Scan the entries below and tally the lines that include "SchemeHostPort". Return nothing but the tally.
** Opening MATERIAL PROVIDED block **
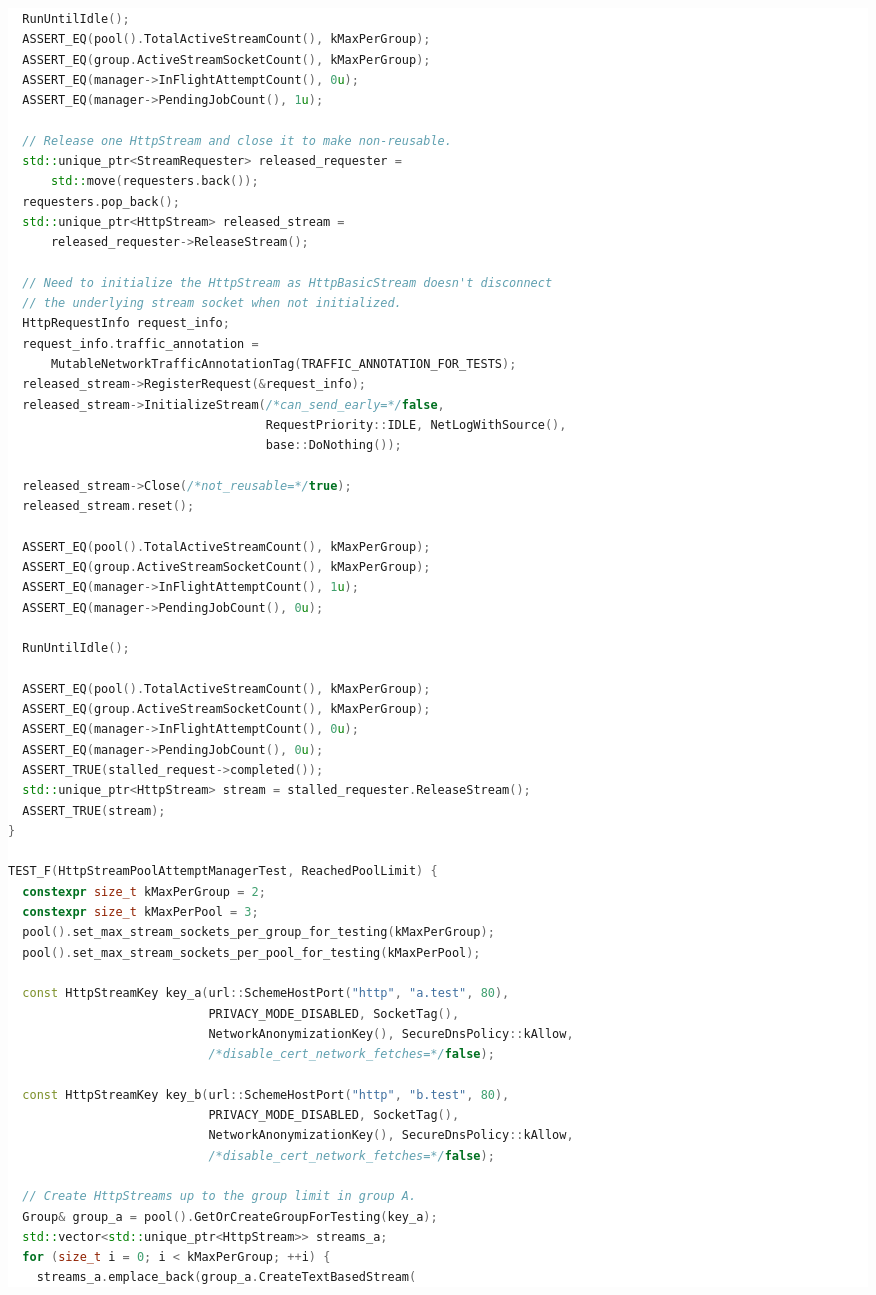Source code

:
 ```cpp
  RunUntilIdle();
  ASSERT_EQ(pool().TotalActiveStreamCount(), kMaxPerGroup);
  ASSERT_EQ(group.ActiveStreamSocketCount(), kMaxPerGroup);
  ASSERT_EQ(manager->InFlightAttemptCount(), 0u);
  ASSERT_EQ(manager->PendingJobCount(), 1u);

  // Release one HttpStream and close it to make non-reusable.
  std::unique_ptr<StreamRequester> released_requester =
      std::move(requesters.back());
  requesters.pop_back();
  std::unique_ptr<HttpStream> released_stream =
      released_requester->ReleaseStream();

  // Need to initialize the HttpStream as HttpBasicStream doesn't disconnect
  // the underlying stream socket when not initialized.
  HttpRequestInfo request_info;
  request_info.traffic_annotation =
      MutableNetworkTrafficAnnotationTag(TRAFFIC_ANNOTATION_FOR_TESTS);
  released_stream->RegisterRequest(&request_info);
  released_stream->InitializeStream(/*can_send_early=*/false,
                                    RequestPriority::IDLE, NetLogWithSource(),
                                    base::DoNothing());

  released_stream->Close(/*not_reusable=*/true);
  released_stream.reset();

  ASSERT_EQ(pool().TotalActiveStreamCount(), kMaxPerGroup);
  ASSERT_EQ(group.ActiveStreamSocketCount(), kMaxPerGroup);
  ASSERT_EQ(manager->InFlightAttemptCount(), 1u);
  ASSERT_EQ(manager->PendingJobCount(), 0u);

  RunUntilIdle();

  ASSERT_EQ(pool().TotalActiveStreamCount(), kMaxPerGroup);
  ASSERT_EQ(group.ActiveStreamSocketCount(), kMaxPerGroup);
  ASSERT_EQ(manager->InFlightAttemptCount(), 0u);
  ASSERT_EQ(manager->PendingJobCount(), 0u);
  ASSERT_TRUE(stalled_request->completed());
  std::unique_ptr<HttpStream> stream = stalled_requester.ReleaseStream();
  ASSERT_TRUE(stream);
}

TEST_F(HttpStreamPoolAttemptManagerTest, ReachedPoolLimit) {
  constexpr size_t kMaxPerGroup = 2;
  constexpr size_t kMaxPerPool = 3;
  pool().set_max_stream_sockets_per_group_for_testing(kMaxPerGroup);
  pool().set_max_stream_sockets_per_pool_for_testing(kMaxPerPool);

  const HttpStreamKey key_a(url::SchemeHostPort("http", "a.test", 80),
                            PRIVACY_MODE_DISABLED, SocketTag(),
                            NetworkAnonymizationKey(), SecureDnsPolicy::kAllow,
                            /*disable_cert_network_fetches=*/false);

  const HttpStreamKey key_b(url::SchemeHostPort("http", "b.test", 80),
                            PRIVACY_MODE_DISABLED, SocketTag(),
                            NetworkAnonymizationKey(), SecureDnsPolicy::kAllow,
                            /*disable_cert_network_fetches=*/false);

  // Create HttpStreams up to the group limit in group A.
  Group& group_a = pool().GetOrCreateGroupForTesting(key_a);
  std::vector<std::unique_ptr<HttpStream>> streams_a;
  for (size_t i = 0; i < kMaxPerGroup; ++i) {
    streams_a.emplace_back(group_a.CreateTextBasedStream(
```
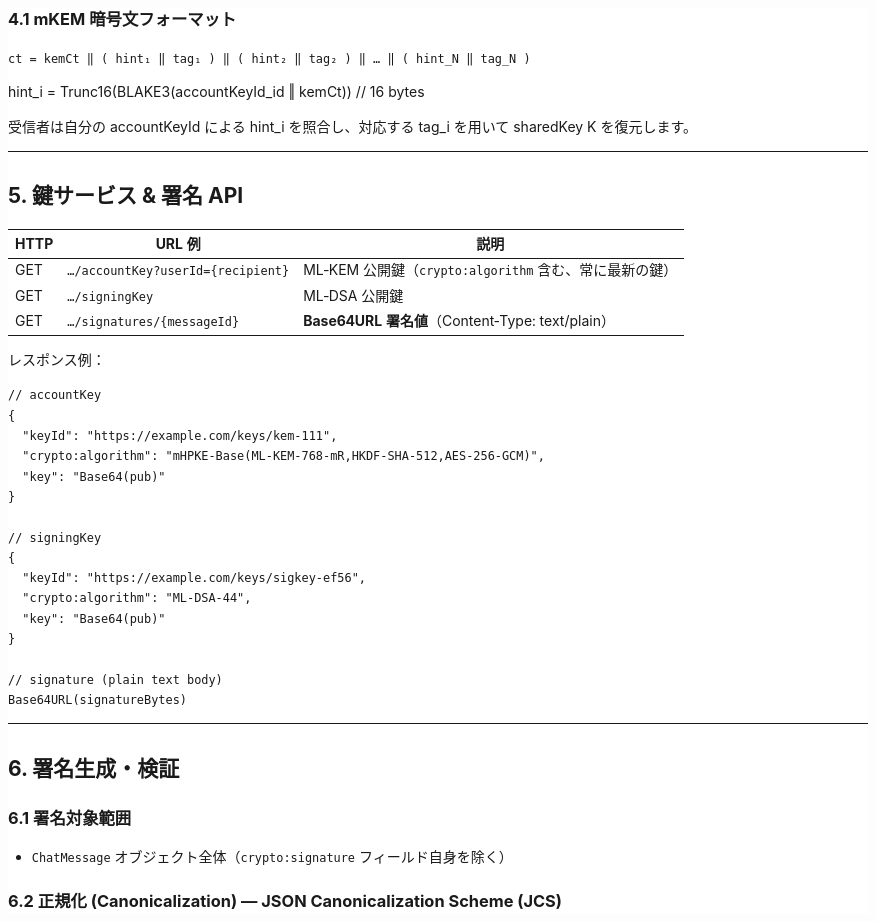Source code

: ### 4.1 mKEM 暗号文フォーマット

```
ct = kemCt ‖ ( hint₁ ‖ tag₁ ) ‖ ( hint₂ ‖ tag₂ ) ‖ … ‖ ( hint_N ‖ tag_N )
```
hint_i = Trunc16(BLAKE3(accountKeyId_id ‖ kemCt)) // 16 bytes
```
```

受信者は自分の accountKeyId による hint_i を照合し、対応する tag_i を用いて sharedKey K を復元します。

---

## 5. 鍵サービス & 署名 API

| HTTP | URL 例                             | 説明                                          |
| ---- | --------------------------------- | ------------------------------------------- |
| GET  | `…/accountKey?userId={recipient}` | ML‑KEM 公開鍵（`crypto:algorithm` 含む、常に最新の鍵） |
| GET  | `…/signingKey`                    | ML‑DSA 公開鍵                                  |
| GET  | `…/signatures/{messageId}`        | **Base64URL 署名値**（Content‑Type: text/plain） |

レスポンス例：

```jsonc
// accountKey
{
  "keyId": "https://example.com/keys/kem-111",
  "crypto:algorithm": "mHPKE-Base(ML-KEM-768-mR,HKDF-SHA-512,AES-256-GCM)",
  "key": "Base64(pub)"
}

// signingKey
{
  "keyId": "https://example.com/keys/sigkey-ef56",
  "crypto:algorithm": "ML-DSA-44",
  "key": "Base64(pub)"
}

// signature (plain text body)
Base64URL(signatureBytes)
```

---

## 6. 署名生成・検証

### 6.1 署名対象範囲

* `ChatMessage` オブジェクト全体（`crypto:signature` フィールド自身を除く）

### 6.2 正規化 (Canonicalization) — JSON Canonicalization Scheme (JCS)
** Closing MATERIAL PROVIDED block **
WRITTEN ANSWER. 2